Key Info

Basic Information

Portrait: Prof. Dr. Bastian Leibe © Peter Winandy
Prof. Dr. Bastian Leibe
Faculty / Institution:
Mathematics, Computer Science and Natural Sciences
Organizational Unit:
Visual Computing Institute
Excellent Science
Project duration:
01.04.2018 to 31.03.2023
EU contribution:
2.000.000 euros
  EU flag and ERC logo This project has received funding from the European Research Council (ERC) under the European Union’s Horizon 2020 research and innovation programme (Grant agreement No. 773161)  

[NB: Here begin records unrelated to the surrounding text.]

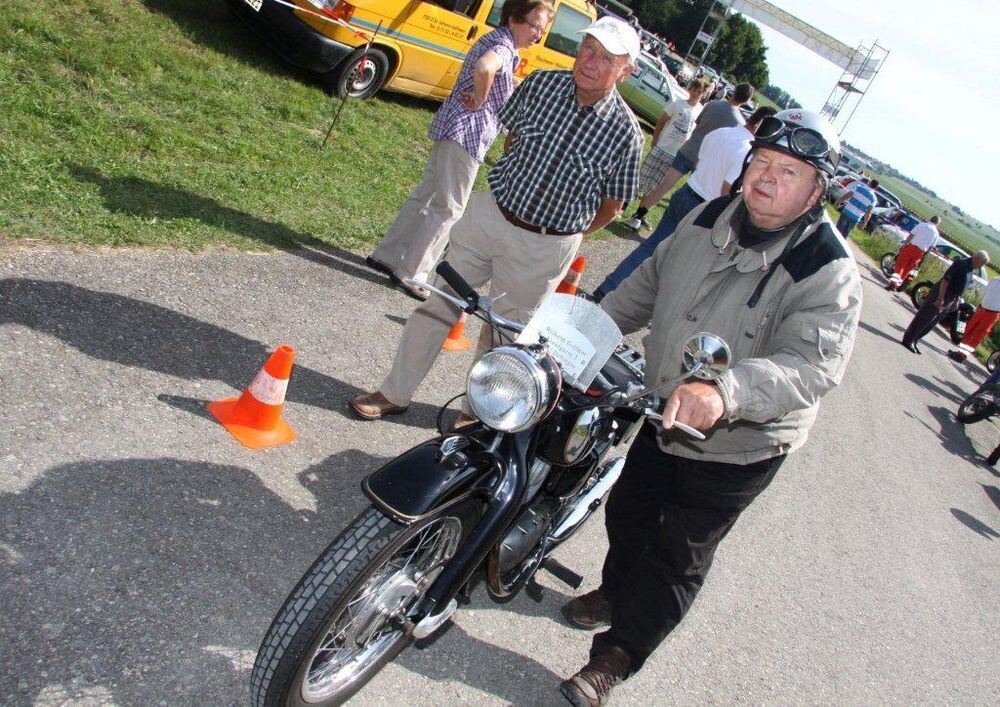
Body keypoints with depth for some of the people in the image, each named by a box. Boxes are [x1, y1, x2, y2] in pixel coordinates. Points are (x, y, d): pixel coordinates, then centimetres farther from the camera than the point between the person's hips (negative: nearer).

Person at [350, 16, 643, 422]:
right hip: (488, 214, 3)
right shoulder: (541, 84, -6)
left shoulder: (625, 133, -14)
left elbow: (611, 207, -2)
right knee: (437, 305, 10)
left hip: (545, 248, -3)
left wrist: (566, 234, 2)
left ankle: (476, 411, 35)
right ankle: (395, 393, 27)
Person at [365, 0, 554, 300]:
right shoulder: (504, 47, -15)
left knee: (425, 195, 15)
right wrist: (479, 100, -21)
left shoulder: (495, 40, 16)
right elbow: (483, 68, -37)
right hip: (467, 134, -10)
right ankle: (411, 274, 4)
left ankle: (386, 255, 23)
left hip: (451, 129, 10)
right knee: (448, 208, -3)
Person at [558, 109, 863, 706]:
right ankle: (615, 593, 53)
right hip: (663, 418, 6)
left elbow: (813, 366, -37)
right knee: (629, 514, 24)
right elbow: (650, 282, 9)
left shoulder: (830, 273, -24)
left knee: (678, 559, 8)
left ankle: (614, 658, 27)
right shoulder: (709, 220, -5)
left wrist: (725, 390, -55)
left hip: (736, 449, -6)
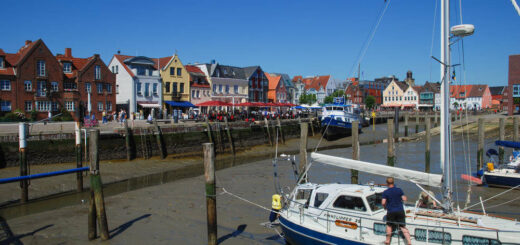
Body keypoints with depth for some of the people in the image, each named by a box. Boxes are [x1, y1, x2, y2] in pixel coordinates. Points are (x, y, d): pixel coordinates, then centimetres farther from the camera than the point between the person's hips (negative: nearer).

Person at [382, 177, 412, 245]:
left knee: (389, 225, 17)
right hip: (400, 211, 1)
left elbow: (383, 202, -11)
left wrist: (385, 207, 10)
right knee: (403, 227, 5)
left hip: (391, 212, -1)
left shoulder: (385, 192, -5)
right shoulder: (399, 190, 1)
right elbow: (404, 199, -1)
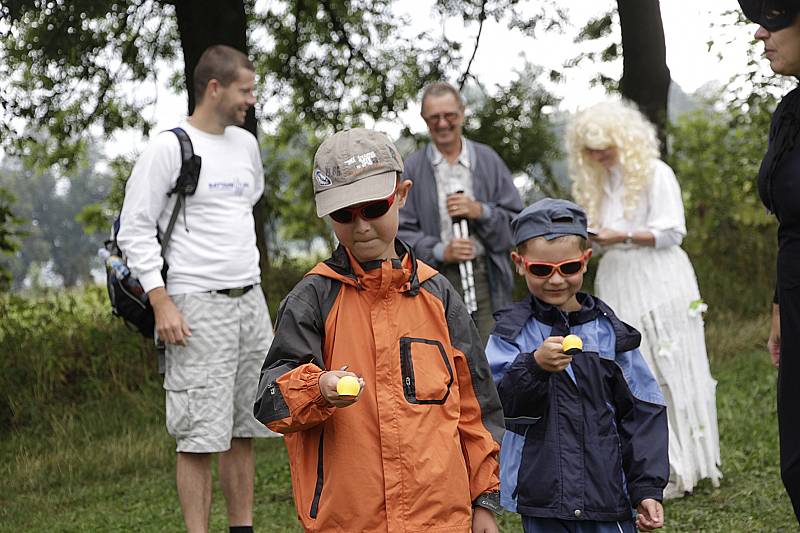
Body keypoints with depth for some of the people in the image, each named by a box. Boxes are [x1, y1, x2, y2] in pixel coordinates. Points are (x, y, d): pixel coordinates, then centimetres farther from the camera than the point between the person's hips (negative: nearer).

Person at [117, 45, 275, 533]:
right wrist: (162, 303, -16)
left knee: (244, 431, 9)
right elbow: (135, 228, -9)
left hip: (251, 301, 7)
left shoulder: (246, 144, 13)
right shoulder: (170, 148, -8)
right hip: (197, 307, -7)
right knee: (200, 436, -6)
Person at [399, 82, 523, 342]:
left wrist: (479, 211, -10)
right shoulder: (412, 168, 4)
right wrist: (440, 251, -14)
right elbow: (401, 231, 1)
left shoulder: (488, 160, 9)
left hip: (486, 278, 1)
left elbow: (516, 220, 8)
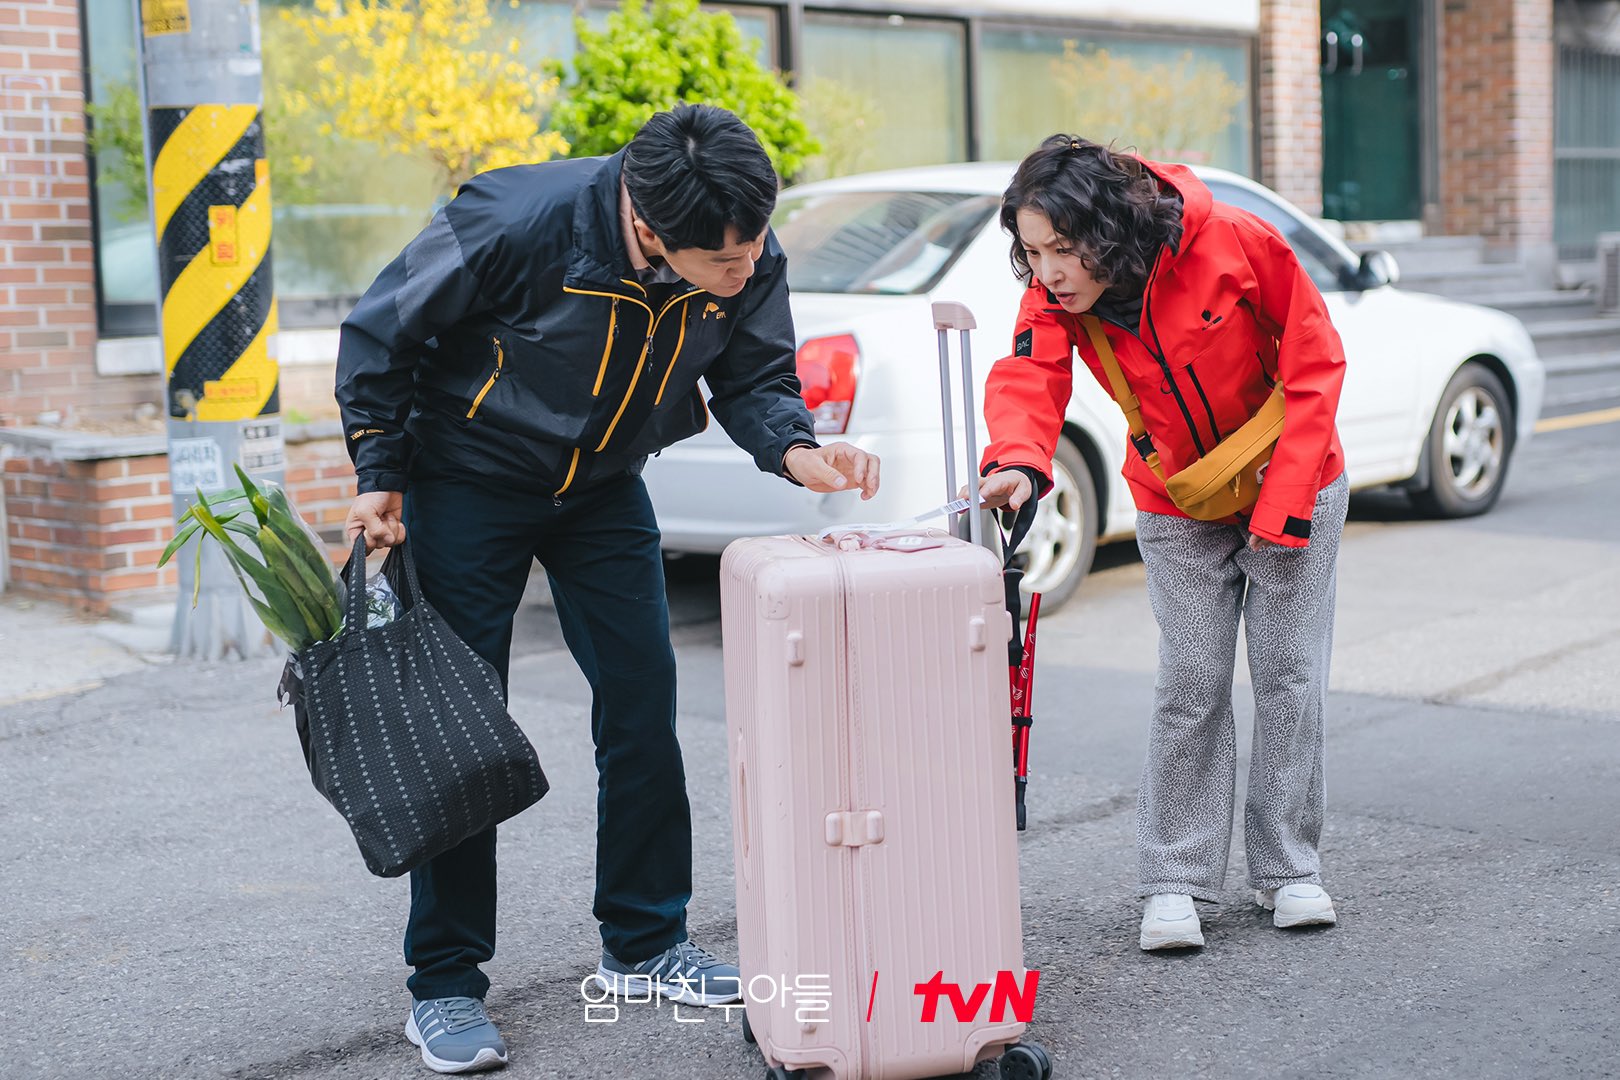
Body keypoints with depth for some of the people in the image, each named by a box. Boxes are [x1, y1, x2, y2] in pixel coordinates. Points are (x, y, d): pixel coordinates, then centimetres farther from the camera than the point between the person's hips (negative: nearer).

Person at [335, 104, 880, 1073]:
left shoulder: (752, 262, -19)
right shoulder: (519, 224, -33)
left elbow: (753, 376, -3)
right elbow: (382, 333, -18)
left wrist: (796, 451, -25)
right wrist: (381, 475, -15)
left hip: (604, 487, 5)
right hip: (469, 478, -4)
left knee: (644, 704, 3)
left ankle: (645, 943, 20)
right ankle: (445, 985, 6)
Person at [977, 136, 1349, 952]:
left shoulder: (1235, 243, -27)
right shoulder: (1055, 297, -17)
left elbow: (1315, 361, -19)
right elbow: (1028, 379, -31)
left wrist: (1283, 501, -20)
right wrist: (1019, 462, -54)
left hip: (1291, 490, -2)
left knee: (1290, 675, 3)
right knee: (1189, 685, -1)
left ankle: (1288, 868, 16)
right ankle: (1175, 881, 7)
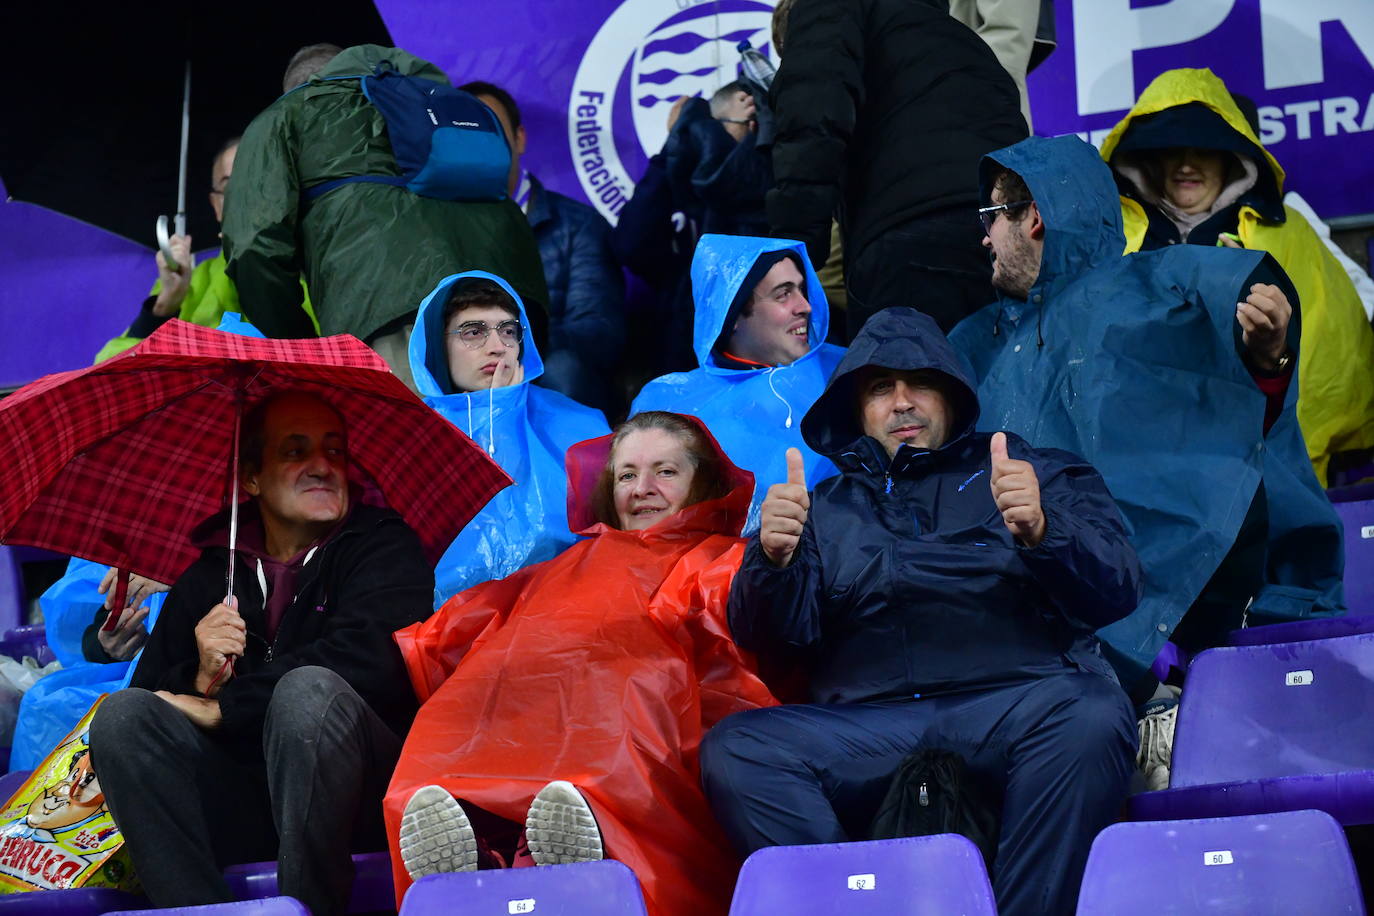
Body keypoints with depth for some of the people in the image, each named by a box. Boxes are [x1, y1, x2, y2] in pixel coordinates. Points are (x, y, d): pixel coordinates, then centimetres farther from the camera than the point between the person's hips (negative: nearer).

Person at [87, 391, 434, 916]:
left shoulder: (382, 544, 3)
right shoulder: (207, 581, 15)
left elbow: (366, 658, -16)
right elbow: (148, 693, 11)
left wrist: (223, 708, -10)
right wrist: (201, 680, -12)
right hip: (242, 807, 4)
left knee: (307, 689, -31)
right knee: (123, 713, -16)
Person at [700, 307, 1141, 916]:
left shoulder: (1039, 474, 23)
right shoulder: (827, 508, 28)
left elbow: (1118, 589, 8)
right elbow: (775, 640, 16)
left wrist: (1042, 533, -13)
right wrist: (773, 562, -6)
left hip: (1018, 702, -2)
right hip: (866, 724, 2)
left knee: (1088, 718, -36)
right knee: (732, 752, -25)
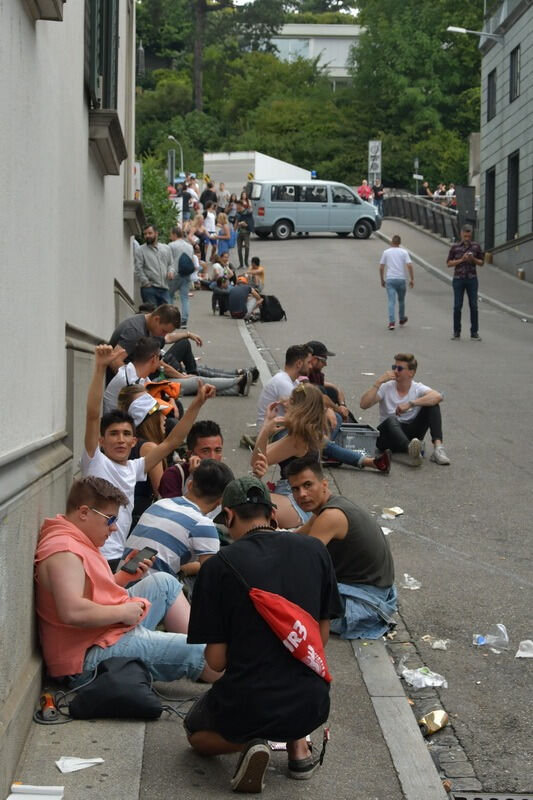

Deep Learning for Dynamic 3D Visual Scene Understanding


Over the past 5 years, deep learning has exercised a tremendous and transformational effect on the field of computer vision. However, deep neural networks (DNNs) can only realize their full potential when applied in an end-to-end manner, i.e., when every stage of the processing pipeline is differentiable with respect to the network’s parameters, such that all of those parameters can be optimized together. Such end-to-end learning solutions are still rare for computer vision problems, in particular for dynamic visual scene understanding tasks. Moreover, feed-forward processing, as done in most DNN-based vision approaches, is only a tiny fraction of what the human brain can do. Feedback processes, temporal information processing, and memory mechanisms form an important part of our human scene understanding capabilities. Those mechanisms are currently underexplored in computer vision.
The goal of this proposal is to remove this bottleneck and to design end-to-end deep learning approaches that can realize the full potential of DNNs for dynamic visual scene understanding. We will make use of the positive interactions and feedback processes between multiple vision modalities and combine them to work towards a common goal. In addition, we will impart deep learning approaches with a notion of what it means to move through a 3D world by incorporating temporal continuity constraints, as well as by developing novel deep associative and spatial memory mechanisms.

The results of this research will enable deep neural networks to reach significantly improved dynamic scene understanding capabilities compared to today’s methods. This will have an immediate positive effect for applications in need for such capabilities, most notably for mobile robotics and intelligent vehicles.